Extract:

- Appointed: 24 August 2017
- Retired: 15 February 2023
- Predecessor: Jude Thaddeus Okolo
- Successor: Piergiorgio Bertoldi
- Other post: Titular Archbishop of Mathara in Numidia
- Previous posts: Apostolic Nuncio to Pakistan (2015–17); Archbishop of Algiers (2008–15);

Orders
- Ordination: 13 June 1975 by Neemah Simaan
- Consecration: 17 July 2008 by Fouad Boutros Twal, Michel Sabbah and Henri Teissier

Personal details
- Born: 22 July 1951 (age 74) Khirbeh, Jordan
- Denomination: Catholic Church
- Motto: CONFIRMA FRATRES TUOS

= Ghaleb Moussa Abdalla Bader =

20th-century Jordanian Catholic bishop

Ghaleb Moussa Abdalla Bader (Arabic: غالب موسى عبد الله بدر; born 22 July 1951) is a Jordanian prelate of the Catholic Church who served as the apostolic nuncio to the Dominican Republic and apostolic delegate to Puerto Rico. He was Archbishop of Algiers from 2008 to 2015.

Dataset excerpts:
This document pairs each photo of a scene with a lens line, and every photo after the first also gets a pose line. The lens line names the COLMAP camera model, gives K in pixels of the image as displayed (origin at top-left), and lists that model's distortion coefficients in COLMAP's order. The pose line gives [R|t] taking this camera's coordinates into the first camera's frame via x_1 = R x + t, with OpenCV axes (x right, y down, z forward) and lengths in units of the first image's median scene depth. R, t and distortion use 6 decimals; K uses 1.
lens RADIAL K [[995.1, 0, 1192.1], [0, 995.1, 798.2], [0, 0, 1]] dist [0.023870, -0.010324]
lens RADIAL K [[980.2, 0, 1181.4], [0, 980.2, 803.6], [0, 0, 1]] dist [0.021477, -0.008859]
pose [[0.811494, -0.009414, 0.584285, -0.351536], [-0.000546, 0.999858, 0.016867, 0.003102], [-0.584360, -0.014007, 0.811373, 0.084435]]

---

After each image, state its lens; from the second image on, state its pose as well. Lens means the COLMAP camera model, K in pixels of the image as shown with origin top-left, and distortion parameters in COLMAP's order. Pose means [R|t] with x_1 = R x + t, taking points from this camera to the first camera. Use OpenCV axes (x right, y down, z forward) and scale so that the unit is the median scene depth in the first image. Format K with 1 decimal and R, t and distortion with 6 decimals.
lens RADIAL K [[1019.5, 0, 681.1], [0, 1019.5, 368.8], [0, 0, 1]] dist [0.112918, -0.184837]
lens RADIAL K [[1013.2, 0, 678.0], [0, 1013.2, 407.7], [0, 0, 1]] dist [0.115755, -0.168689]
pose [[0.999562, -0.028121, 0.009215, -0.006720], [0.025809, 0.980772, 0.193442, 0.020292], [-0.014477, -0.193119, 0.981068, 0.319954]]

What the task asks:
Please extract the stretch of the Ghaleb Moussa Abdalla Bader text above, from "Ghaleb Moussa Abdalla Bader (Arabic: غالب" through "2008 to 2015.", word for word.

Task output:
Ghaleb Moussa Abdalla Bader (Arabic: غالب موسى عبد الله بدر; born 22 July 1951) is a Jordanian prelate of the Catholic Church who served as the apostolic nuncio to the Dominican Republic and apostolic delegate to Puerto Rico. He was Archbishop of Algiers from 2008 to 2015.